*** TEXT FOR ANALYSIS ***

Typical Attack Cartoon Against Federalist Candidates, It is Important to Note, that most Federalists had Nothing to do with the Convention
Typical Attack Cartoon Against Federalist Candidates, It is Important to Note, that most Federalists had Nothing to do with the Convention

No matter that the delegates of the Convention outright refused to even mentioned such a possibility.

No matter that the demands in the Resolutions of the Convention were utterly reasonable and well within the bounds of the Amendment process described in the Constitution.

No matter that these demands can be summed as merely to grant states a more free hand in their own defense in case Federal forces failed to do so (which to a large degree, they were!).


Only one of the two parties could have emerged alive from the struggle which the War of 1812 had ushered, and the Republican-Democrats were adamant that they shall not be on the losing side.


Thus was ushered in the Era of Good Feelings, when only one party had survived as a national player. Even certain Federalists found it expendient to run as Republican-Democrats and the West was solidly on the Republican-Democratic side, even more unanimously than the East.


On that sleepy session in Congress, it was not one of those former Federalists, but a man born and bred in the bosom of the Republican-Democratic Party, Representative James Talmadge of New York, that shattered the Era of Good Feelings forever.


Born 2 years after the Declaration of Independence, Mr. Tallmadge was the son of a Revolutionary Colonel of volunteers, one Col. James Tallmadge Sr. He studied the Law in Providence, Rhode Island and Politicsunder the tutelage of Georfe Clinton, the great Republican-Democrat governor of New York.


His credentials as a loyal party man were impeccable. Serving with honor in the War of 1812, no one could accuse him of harboring any sympathies to the Hartford Convention. Elected in a special election as a safe, reliable replacement to a representative-elect who died before he could take office, he had defended Andrew Jackson and the Seminole War, a good Republican-Democratic cause.

*** End of TEXT FOR ANALYSIS ***
*** PROVIDED DATA ***

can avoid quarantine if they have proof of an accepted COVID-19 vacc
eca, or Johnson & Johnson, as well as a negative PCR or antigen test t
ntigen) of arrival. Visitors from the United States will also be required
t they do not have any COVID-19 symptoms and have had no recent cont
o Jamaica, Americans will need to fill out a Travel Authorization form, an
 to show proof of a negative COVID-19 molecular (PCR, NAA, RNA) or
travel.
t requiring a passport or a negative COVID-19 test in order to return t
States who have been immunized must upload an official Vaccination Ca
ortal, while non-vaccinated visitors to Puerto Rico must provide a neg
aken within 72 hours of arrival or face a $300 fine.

*** End of PROVIDED DATA ***

## [REQUIRED ACTION A]
According to the text on the Era of Good Feelings, in what city and state did James Tallmadge study law?
## [REQUIRED ACTION B]
Write out the part of the text on the Era of Good Feelings starting with "No matter that these" and going on through "than the East.".

## [WRITTEN REPLY A]
Providence, Rhode Island.

## [WRITTEN REPLY B]
No matter that these demands can be summed as merely to grant states a more free hand in their own defense in case Federal forces failed to do so (which to a large degree, they were!).


Only one of the two parties could have emerged alive from the struggle which the War of 1812 had ushered, and the Republican-Democrats were adamant that they shall not be on the losing side.


Thus was ushered in the Era of Good Feelings, when only one party had survived as a national player. Even certain Federalists found it expendient to run as Republican-Democrats and the West was solidly on the Republican-Democratic side, even more unanimously than the East.